In April this year, a Tel Aviv court rejected a petition from an Israeli lawyer to release documentation of arms exports to the Hutu government in Rwanda in the 1990s.

Over 100 days in 1994, members of the Hutu majority acting with the Rwandan government killed hundreds of thousands of the Tutsi minority. The killing was carried out with machetes and light weapons. Israeli-made 5.56mm bullets, grenades and rifles were involved, according to human rights groups and Israeli arms dealers.

In 2014, lawyer Eitay Mack filed a freedom of information request with the Israeli defence ministry for details of exports to Rwanda.

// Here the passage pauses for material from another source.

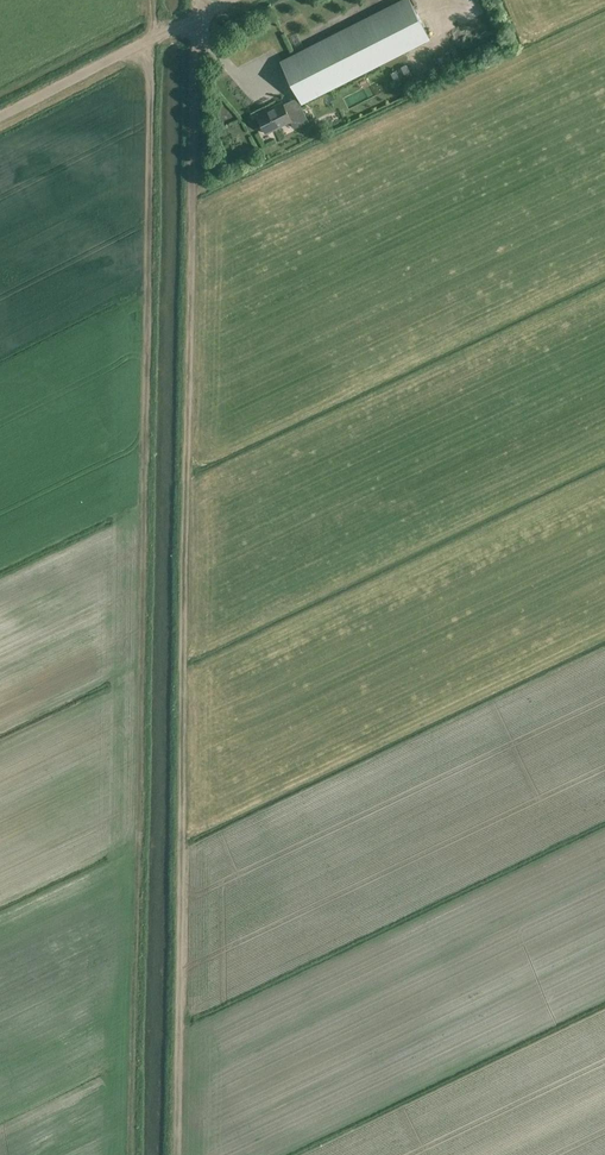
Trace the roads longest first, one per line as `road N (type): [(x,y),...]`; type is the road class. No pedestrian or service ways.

The request eventually found its way to the Israeli high court, which has just rejected the petition citing risks to national security and Tel Aviv’s foreign relations.

According to the newspaper Haaretz, the motive of Israeli arms dealers in Rwanda was “pure greed" and some arms dealers have even argued that supplying light weapons to Hutu murderers was a good deed because it meant that the victims would die more quickly from a bullet wound than from being hacked apart with a machete.

Given the deep connection between the Israeli defence ministry and the defence industry, it would be nearly impossible that senior members of the Israeli government weren’t aware of the arms deals with Rwanda.


Israel’s relationship with Africa, whereby the country profits from the continent’s conflicts and refuses to accept asylum seekers, demonstrates that there is no morality in statecraft.